§ RECORDS FOR THIS EXERCISE
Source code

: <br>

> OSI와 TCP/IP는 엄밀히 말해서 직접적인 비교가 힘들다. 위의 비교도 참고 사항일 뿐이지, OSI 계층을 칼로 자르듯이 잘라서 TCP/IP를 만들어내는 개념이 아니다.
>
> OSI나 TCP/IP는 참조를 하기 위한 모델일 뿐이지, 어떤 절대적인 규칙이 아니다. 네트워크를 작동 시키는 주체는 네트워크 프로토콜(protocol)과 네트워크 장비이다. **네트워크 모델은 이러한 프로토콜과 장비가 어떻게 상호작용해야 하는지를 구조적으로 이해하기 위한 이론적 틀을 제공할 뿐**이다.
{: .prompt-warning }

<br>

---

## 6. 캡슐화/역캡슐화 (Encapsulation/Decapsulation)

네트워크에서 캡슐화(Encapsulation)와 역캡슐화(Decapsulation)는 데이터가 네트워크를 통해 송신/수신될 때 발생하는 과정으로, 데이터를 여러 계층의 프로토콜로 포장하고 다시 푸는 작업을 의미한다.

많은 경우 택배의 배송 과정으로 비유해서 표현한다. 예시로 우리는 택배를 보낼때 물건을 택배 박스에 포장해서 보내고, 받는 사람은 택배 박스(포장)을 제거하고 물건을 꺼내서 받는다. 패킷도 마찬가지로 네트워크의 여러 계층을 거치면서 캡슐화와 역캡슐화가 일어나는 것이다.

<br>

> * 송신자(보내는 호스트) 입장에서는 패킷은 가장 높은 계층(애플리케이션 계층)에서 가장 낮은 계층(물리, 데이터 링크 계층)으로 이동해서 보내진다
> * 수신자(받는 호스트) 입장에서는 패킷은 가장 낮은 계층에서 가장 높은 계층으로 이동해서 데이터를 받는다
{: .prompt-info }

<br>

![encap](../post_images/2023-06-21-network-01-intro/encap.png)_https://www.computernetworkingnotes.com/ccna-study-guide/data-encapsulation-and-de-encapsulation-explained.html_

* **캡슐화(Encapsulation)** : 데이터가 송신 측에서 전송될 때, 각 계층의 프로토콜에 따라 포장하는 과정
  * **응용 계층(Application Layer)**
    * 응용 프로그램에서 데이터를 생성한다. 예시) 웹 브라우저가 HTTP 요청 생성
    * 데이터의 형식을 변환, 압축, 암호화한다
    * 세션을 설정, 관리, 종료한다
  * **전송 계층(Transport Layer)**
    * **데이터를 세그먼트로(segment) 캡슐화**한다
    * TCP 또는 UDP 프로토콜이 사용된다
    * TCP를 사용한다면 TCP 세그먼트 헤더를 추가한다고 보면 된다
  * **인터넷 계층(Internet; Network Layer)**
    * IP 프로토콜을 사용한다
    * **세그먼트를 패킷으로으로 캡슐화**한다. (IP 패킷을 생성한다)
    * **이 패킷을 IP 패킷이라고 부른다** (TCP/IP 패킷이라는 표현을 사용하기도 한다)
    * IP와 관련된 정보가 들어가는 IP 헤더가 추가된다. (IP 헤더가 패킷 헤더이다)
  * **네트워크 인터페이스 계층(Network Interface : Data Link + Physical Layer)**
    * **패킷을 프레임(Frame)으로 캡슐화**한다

§ WHAT YOU SHOULD DO
In the material above, find the line with "헤더가 패킷 헤더이다)"; then retype it and every line after it through the last, exactly as written.

§ RESPONSE TO THIS EXERCISE
    * IP와 관련된 정보가 들어가는 IP 헤더가 추가된다. (IP 헤더가 패킷 헤더이다)
  * **네트워크 인터페이스 계층(Network Interface : Data Link + Physical Layer)**
    * **패킷을 프레임(Frame)으로 캡슐화**한다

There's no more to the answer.